J'y suis, je fais face aux plaines du néant. Une étendue vierge de tout relief naturel, un paysage d'apparence stérile où la poussière recouvre des décombres par milliers. Un véritable mélange de terre gâtée de béton et de cendres virevoltant aux grès des vents se dresse devant moi et s'étend jusqu'à l'horizon. Je ne peux plus attendre, il faut que je me lance...

...

Premier avril 2032
Une semaine sans coucher le moindre mot sur mon petit cahier. Pourquoi ? La déception. Il n'y a rien ici, j'ai été trop idiote, j'ai cru être la première à entreprendre ce voyage, mais quoi que nous fassions, nous ne pouvons jamais être le premier nulle part. C'est ce campement abandonné qui me le rappelle de façon moqueuse. Même dans les terres mortes d'où je viens pousse de jeunes plantes aussi éphémères que des papillons, mais elles poussent tout de même. Ici, tout est mort, et c'est comme si tout continuait à mourir. La mort s'est approprié cet endroit et j'ai peur de bientôt faire partie de ces poussières brunâtres qui ne cessent de voler. J'ai consommé plus de la moitié de mes vivres, faire demi-tour serait suicidaire, d'autant que je ne suis pas certaine d'être allée tout droit. Je suis perdue, stupide j'ai été, stupides ont toujours été mes rêves...

3 avril 2032
Je sais désormais ce que sont les plaines du néant : un cimetière. Face à moi reposent les dépouilles de ceux qui comme moi, ont été assez idiots pour croire qu'au delà de ce désert il y avait un paradis.

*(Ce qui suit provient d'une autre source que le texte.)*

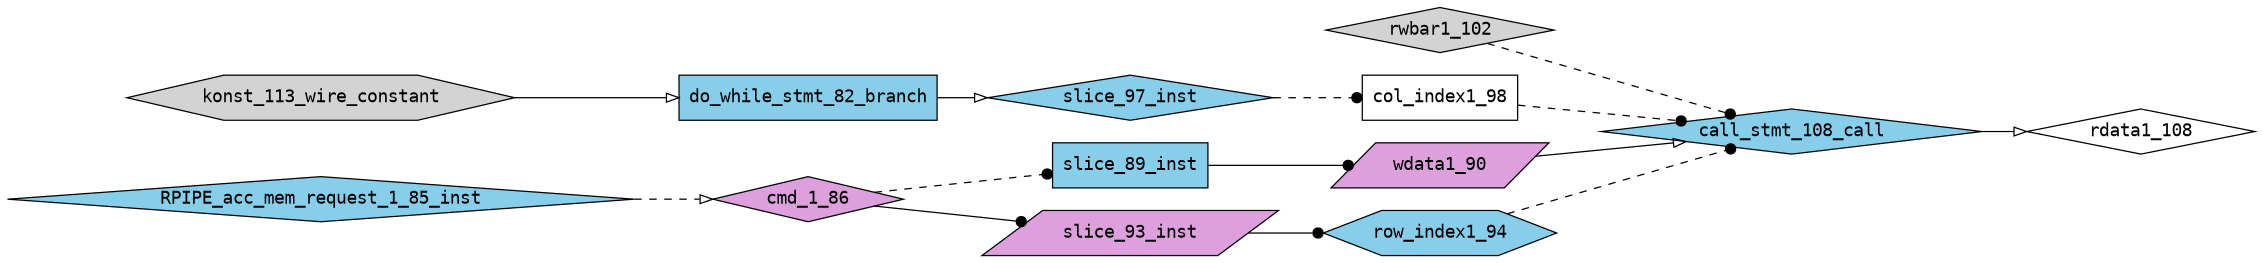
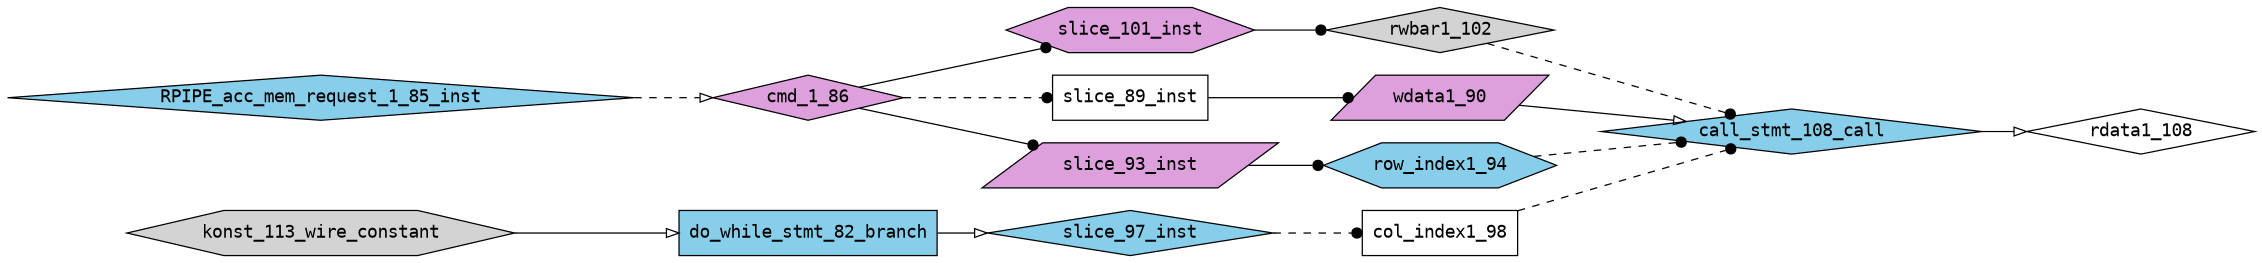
  digraph {
    fontname="DejaVu Sans Mono"
    rankdir=LR
    node [fillcolor=skyblue fontname="DejaVu Sans Mono" shape=diamond style=filled]
    edge [arrowhead=dot fontname="DejaVu Sans Mono" style=solid]
+   slice_101_inst [fillcolor=plum shape=hexagon]
    cmd_1_86 [fillcolor=plum]
-   slice_89_inst [shape=box]
+   slice_89_inst [fillcolor=white shape=box]
    slice_93_inst [fillcolor=plum shape=parallelogram]
    rwbar1_102 [fillcolor=lightgrey]
    wdata1_90 [fillcolor=plum shape=parallelogram]
    row_index1_94 [shape=hexagon]
    slice_97_inst
    col_index1_98 [fillcolor=white shape=box]
    call_stmt_108_call
    rdata1_108 [fillcolor=white]
    konst_113_wire_constant [fillcolor=lightgrey shape=hexagon]
    do_while_stmt_82_branch [shape=box]
    RPIPE_acc_mem_request_1_85_inst
+   slice_101_inst -> rwbar1_102
+   cmd_1_86 -> slice_101_inst
    cmd_1_86 -> slice_89_inst [style=dashed]
    cmd_1_86 -> slice_93_inst
    slice_89_inst -> wdata1_90
    slice_93_inst -> row_index1_94
    rwbar1_102 -> call_stmt_108_call [style=dashed]
    wdata1_90 -> call_stmt_108_call [arrowhead=onormal]
    row_index1_94 -> call_stmt_108_call [style=dashed]
    slice_97_inst -> col_index1_98 [style=dashed]
    col_index1_98 -> call_stmt_108_call [style=dashed]
    call_stmt_108_call -> rdata1_108 [arrowhead=onormal]
    konst_113_wire_constant -> do_while_stmt_82_branch [arrowhead=onormal]
    do_while_stmt_82_branch -> slice_97_inst [arrowhead=onormal]
    RPIPE_acc_mem_request_1_85_inst -> cmd_1_86 [arrowhead=onormal style=dashed]
  }
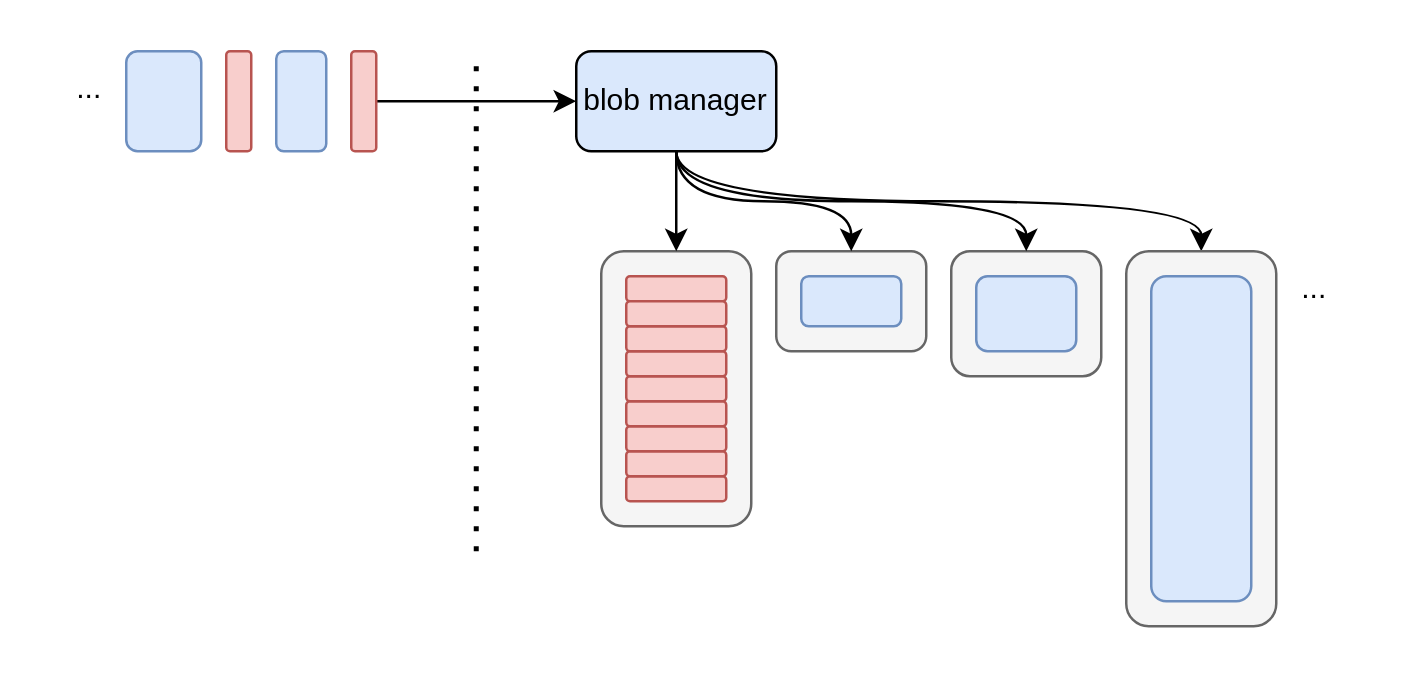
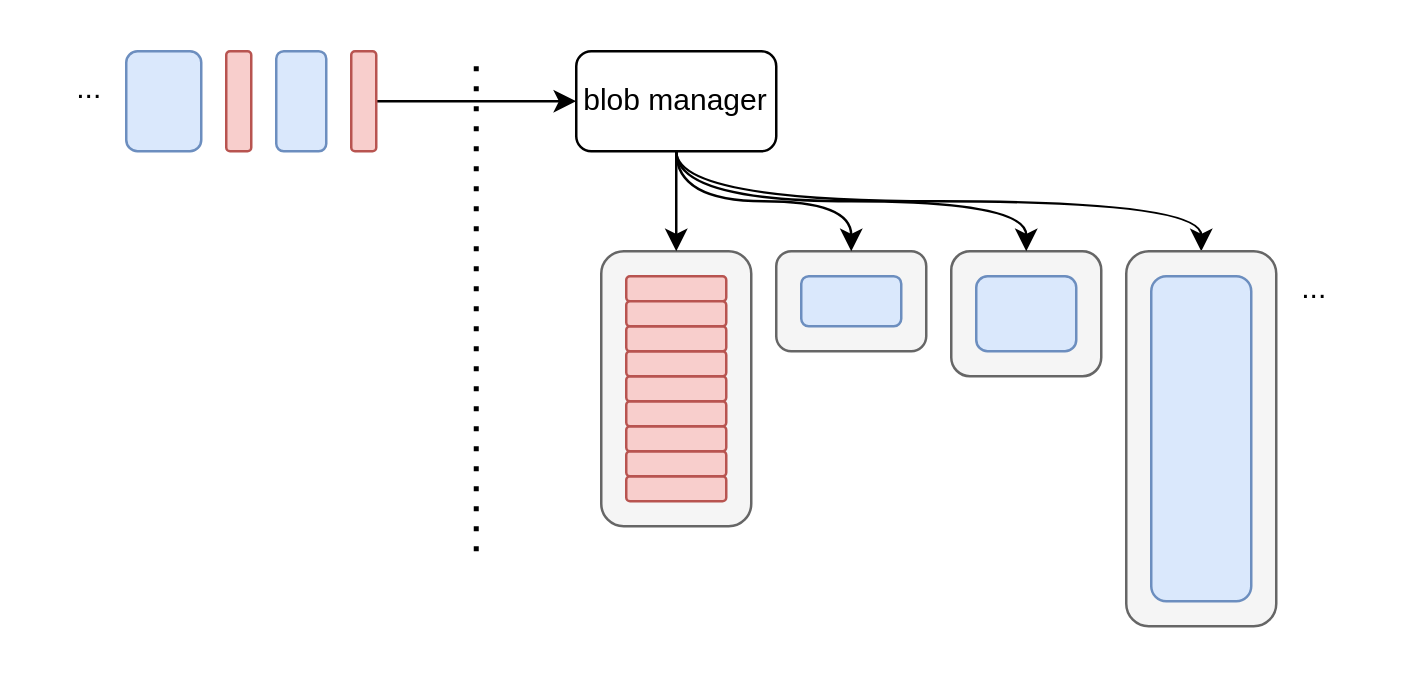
  <mxCell id="0" />
  <mxCell id="1" parent="0" />
  <mxCell id="2" value="" style="rounded=1;whiteSpace=wrap;html=1;fillColor=#f5f5f5;fontColor=#333333;strokeColor=#666666;" parent="1" vertex="1"><mxGeometry x="380" y="100" width="60" height="50" as="geometry" /></mxCell>
  <mxCell id="3" value="" style="rounded=1;whiteSpace=wrap;html=1;fillColor=#f5f5f5;fontColor=#333333;strokeColor=#666666;" parent="1" vertex="1"><mxGeometry x="310" y="100" width="60" height="40" as="geometry" /></mxCell>
  <mxCell id="4" value="" style="rounded=1;whiteSpace=wrap;html=1;fillColor=#f5f5f5;fontColor=#333333;strokeColor=#666666;" parent="1" vertex="1"><mxGeometry x="240" y="100" width="60" height="110" as="geometry" /></mxCell>
  <mxCell id="5" value="" style="endArrow=none;dashed=1;html=1;dashPattern=1 3;strokeWidth=2;rounded=0;" parent="1" edge="1"><mxGeometry width="50" height="50" relative="1" as="geometry"><mxPoint x="190" y="220" as="sourcePoint" /><mxPoint x="190" y="20" as="targetPoint" /></mxGeometry></mxCell>
  <mxCell id="6" value="" style="rounded=1;whiteSpace=wrap;html=1;fillColor=#f8cecc;strokeColor=#b85450;" parent="1" vertex="1"><mxGeometry x="90" y="20" width="10" height="40" as="geometry" /></mxCell>
  <mxCell id="7" value="" style="rounded=1;whiteSpace=wrap;html=1;fillColor=#dae8fc;strokeColor=#6c8ebf;" parent="1" vertex="1"><mxGeometry x="110" y="20" width="20" height="40" as="geometry" /></mxCell>
  <mxCell id="8" style="edgeStyle=orthogonalEdgeStyle;rounded=0;orthogonalLoop=1;jettySize=auto;html=1;" parent="1" source="9" edge="1"><mxGeometry relative="1" as="geometry"><mxPoint x="230" y="40" as="targetPoint" /></mxGeometry></mxCell>
  <mxCell id="9" value="" style="rounded=1;whiteSpace=wrap;html=1;fillColor=#f8cecc;strokeColor=#b85450;" parent="1" vertex="1"><mxGeometry x="140" y="20" width="10" height="40" as="geometry" /></mxCell>
  <mxCell id="10" value="" style="rounded=1;whiteSpace=wrap;html=1;fillColor=#dae8fc;strokeColor=#6c8ebf;" parent="1" vertex="1"><mxGeometry x="50" y="20" width="30" height="40" as="geometry" /></mxCell>
  <mxCell id="11" value="" style="rounded=1;whiteSpace=wrap;html=1;fillColor=#f8cecc;strokeColor=#b85450;" parent="1" vertex="1"><mxGeometry x="250" y="190" width="40" height="10" as="geometry" /></mxCell>
  <mxCell id="12" value="" style="rounded=1;whiteSpace=wrap;html=1;fillColor=#f8cecc;strokeColor=#b85450;" parent="1" vertex="1"><mxGeometry x="250" y="180" width="40" height="10" as="geometry" /></mxCell>
  <mxCell id="13" value="" style="rounded=1;whiteSpace=wrap;html=1;fillColor=#f8cecc;strokeColor=#b85450;" parent="1" vertex="1"><mxGeometry x="250" y="170" width="40" height="10" as="geometry" /></mxCell>
  <mxCell id="14" value="" style="rounded=1;whiteSpace=wrap;html=1;fillColor=#f8cecc;strokeColor=#b85450;" parent="1" vertex="1"><mxGeometry x="250" y="160" width="40" height="10" as="geometry" /></mxCell>
  <mxCell id="15" value="" style="rounded=1;whiteSpace=wrap;html=1;fillColor=#f8cecc;strokeColor=#b85450;" parent="1" vertex="1"><mxGeometry x="250" y="150" width="40" height="10" as="geometry" /></mxCell>
  <mxCell id="16" value="" style="rounded=1;whiteSpace=wrap;html=1;fillColor=#f8cecc;strokeColor=#b85450;" parent="1" vertex="1"><mxGeometry x="250" y="110" width="40" height="10" as="geometry" /></mxCell>
  <mxCell id="17" value="" style="rounded=1;whiteSpace=wrap;html=1;fillColor=#f8cecc;strokeColor=#b85450;" parent="1" vertex="1"><mxGeometry x="250" y="140" width="40" height="10" as="geometry" /></mxCell>
  <mxCell id="18" value="" style="rounded=1;whiteSpace=wrap;html=1;fillColor=#f8cecc;strokeColor=#b85450;" parent="1" vertex="1"><mxGeometry x="250" y="130" width="40" height="10" as="geometry" /></mxCell>
  <mxCell id="19" value="" style="rounded=1;whiteSpace=wrap;html=1;fillColor=#f8cecc;strokeColor=#b85450;" parent="1" vertex="1"><mxGeometry x="250" y="120" width="40" height="10" as="geometry" /></mxCell>
  <mxCell id="20" style="edgeStyle=orthogonalEdgeStyle;rounded=0;orthogonalLoop=1;jettySize=auto;html=1;entryX=0.5;entryY=0;entryDx=0;entryDy=0;" parent="1" source="24" target="4" edge="1"><mxGeometry relative="1" as="geometry" /></mxCell>
  <mxCell id="21" style="edgeStyle=orthogonalEdgeStyle;rounded=0;orthogonalLoop=1;jettySize=auto;html=1;entryX=0.5;entryY=0;entryDx=0;entryDy=0;curved=1;" parent="1" source="24" target="3" edge="1"><mxGeometry relative="1" as="geometry" /></mxCell>
  <mxCell id="22" style="edgeStyle=orthogonalEdgeStyle;rounded=0;orthogonalLoop=1;jettySize=auto;html=1;entryX=0.5;entryY=0;entryDx=0;entryDy=0;curved=1;exitX=0.5;exitY=1;exitDx=0;exitDy=0;" parent="1" source="24" target="2" edge="1"><mxGeometry relative="1" as="geometry" /></mxCell>
  <mxCell id="23" style="edgeStyle=orthogonalEdgeStyle;rounded=0;orthogonalLoop=1;jettySize=auto;html=1;entryX=0.5;entryY=0;entryDx=0;entryDy=0;exitX=0.5;exitY=1;exitDx=0;exitDy=0;curved=1;" parent="1" source="24" target="27" edge="1"><mxGeometry relative="1" as="geometry" /></mxCell>
- <mxCell id="24" value="blob manager" style="rounded=1;whiteSpace=wrap;html=1;fillColor=#dae8fc;" parent="1" vertex="1"><mxGeometry x="230" y="20" width="80" height="40" as="geometry" /></mxCell>
+ <mxCell id="24" value="blob manager" style="rounded=1;whiteSpace=wrap;html=1;" parent="1" vertex="1"><mxGeometry x="230" y="20" width="80" height="40" as="geometry" /></mxCell>
  <mxCell id="25" value="" style="rounded=1;whiteSpace=wrap;html=1;fillColor=#dae8fc;strokeColor=#6c8ebf;" parent="1" vertex="1"><mxGeometry x="320" y="110" width="40" height="20" as="geometry" /></mxCell>
  <mxCell id="26" value="" style="rounded=1;whiteSpace=wrap;html=1;fillColor=#dae8fc;strokeColor=#6c8ebf;" parent="1" vertex="1"><mxGeometry x="390" y="110" width="40" height="30" as="geometry" /></mxCell>
  <mxCell id="27" value="" style="rounded=1;whiteSpace=wrap;html=1;fillColor=#f5f5f5;fontColor=#333333;strokeColor=#666666;" parent="1" vertex="1"><mxGeometry x="450" y="100" width="60" height="150" as="geometry" /></mxCell>
  <mxCell id="28" value="" style="rounded=1;whiteSpace=wrap;html=1;fillColor=#dae8fc;strokeColor=#6c8ebf;" parent="1" vertex="1"><mxGeometry x="460" y="110" width="40" height="130" as="geometry" /></mxCell>
  <mxCell id="29" value="..." style="text;html=1;align=center;verticalAlign=middle;resizable=0;points=[];autosize=1;strokeColor=none;fillColor=none;" parent="1" vertex="1"><mxGeometry x="20" y="20" width="30" height="30" as="geometry" /></mxCell>
  <mxCell id="30" value="..." style="text;html=1;align=center;verticalAlign=middle;resizable=0;points=[];autosize=1;strokeColor=none;fillColor=none;" parent="1" vertex="1"><mxGeometry x="510" y="100" width="30" height="30" as="geometry" /></mxCell>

Au début j'ai cru qu'ils étaient tous de la même caravane. Mais non. L'état de décomposition varie d'un cadavre à l'autre, ces gens sont venus seuls ici et ils sont morts seuls au milieu de leurs prédécesseurs. Les cadavres forment une ligne irrégulière, tous morts au même endroit, comme si le sol avait défini une limite à nous autres humains. Une limite qui, si nous la franchissons, nous foudroie. Je ne comprends pas, je n'arrive pas à imaginer comment ces gens ont pu mourir à cet endroit. Tout du long cette bordure invisible est jalonnée de corps sans vie. Si je m'approche, j'imagine que je les rejoindrai...

4 avril 2032
Je n'étais pas certaine de moi jusqu'à ce que je décide d'écrire ces mots, mais je le suis à présent. Il y a une structure au loin, comme une tour. Elle s'est sagement dessinée après une légère accalmie venteuse. Je la vois encore et le plus beau, c'est qu'au petit matin, alors que le jour n'était pas encore levé, j'ai aperçu une lumière brève mais vive. Je me sens comme sauvée, le sourire aux lèvres je griffonne ces derniers mots avant de reprendre la route, il me faudra marcher au milieu de cette nécropole linéaire à ciel ouvert, mais je n'ai plus peur de traverser à présent. Je me mets en route, j'écrirai une fois arrivée.